## Records provided
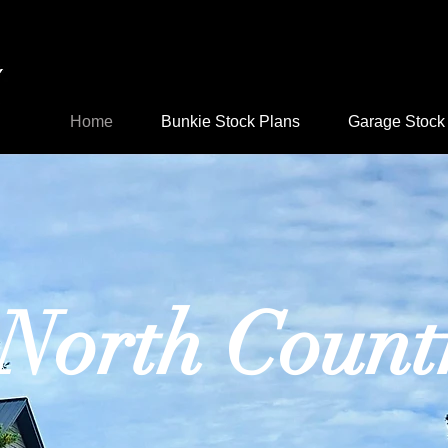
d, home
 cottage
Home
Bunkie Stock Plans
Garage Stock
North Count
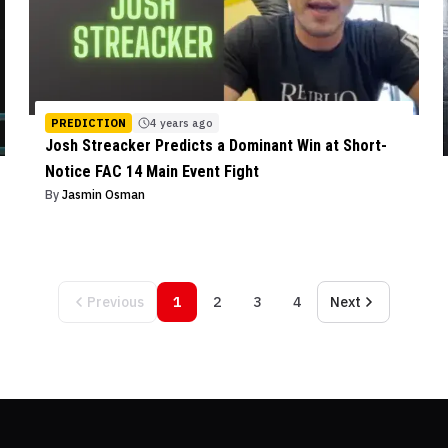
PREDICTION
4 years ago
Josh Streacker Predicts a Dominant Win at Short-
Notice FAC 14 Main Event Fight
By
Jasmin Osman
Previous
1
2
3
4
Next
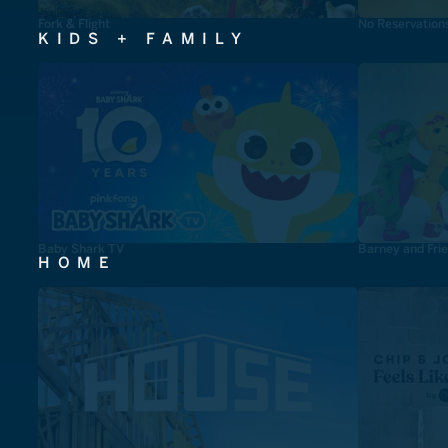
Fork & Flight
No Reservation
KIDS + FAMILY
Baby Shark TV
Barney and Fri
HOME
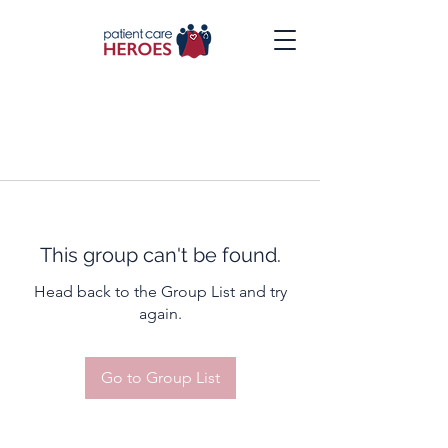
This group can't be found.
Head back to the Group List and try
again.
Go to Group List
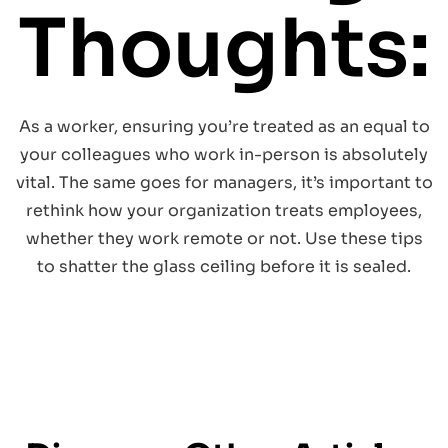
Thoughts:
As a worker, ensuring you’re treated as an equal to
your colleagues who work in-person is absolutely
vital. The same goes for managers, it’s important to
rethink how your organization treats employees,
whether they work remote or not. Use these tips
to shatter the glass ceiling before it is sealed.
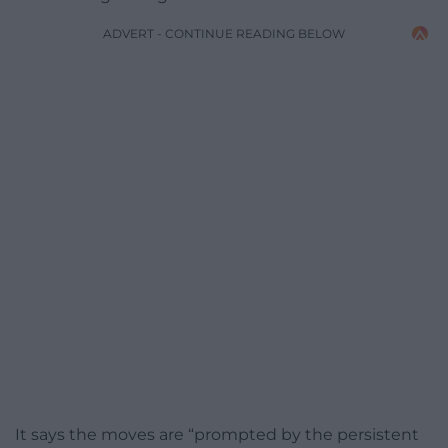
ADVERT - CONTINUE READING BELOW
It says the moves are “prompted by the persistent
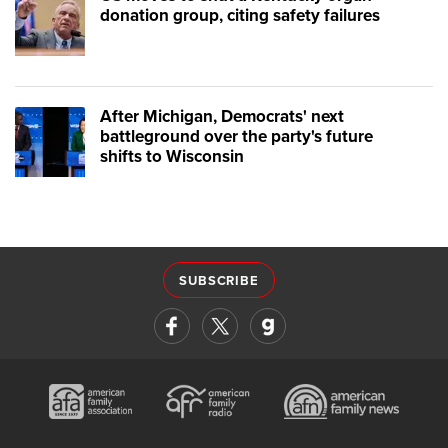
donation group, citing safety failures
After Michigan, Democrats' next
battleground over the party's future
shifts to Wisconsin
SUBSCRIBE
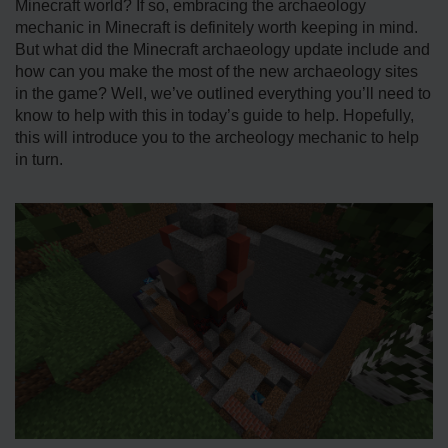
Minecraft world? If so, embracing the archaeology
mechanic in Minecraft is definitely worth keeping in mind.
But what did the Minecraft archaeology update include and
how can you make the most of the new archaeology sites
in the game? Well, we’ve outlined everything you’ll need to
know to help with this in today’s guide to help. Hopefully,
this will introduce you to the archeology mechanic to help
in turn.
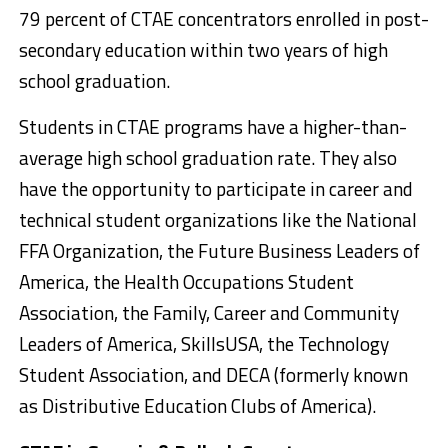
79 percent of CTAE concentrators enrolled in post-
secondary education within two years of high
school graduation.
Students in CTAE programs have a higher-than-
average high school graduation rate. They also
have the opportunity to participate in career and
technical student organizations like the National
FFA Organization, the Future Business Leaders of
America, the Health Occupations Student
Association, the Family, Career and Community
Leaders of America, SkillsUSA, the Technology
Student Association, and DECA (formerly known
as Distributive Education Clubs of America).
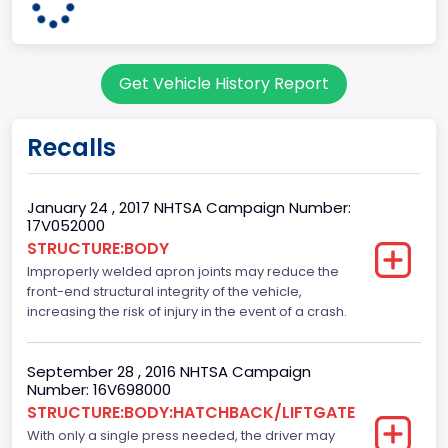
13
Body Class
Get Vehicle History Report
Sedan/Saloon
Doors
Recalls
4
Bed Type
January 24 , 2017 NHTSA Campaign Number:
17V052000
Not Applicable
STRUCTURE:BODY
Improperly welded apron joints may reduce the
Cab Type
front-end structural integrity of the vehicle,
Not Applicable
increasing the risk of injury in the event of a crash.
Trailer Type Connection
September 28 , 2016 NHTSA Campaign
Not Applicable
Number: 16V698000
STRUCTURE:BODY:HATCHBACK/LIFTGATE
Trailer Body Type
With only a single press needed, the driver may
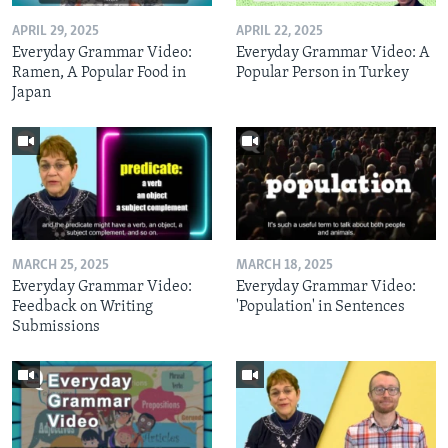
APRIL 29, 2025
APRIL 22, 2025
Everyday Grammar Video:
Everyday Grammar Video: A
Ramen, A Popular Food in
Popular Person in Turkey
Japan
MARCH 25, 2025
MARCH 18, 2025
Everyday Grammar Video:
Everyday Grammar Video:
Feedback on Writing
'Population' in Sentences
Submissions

## Work instructions
Filter the records above for lines with "NHTSA".

## Result of this exercise
January 24 , 2017 NHTSA Campaign Number:
September 28 , 2016 NHTSA Campaign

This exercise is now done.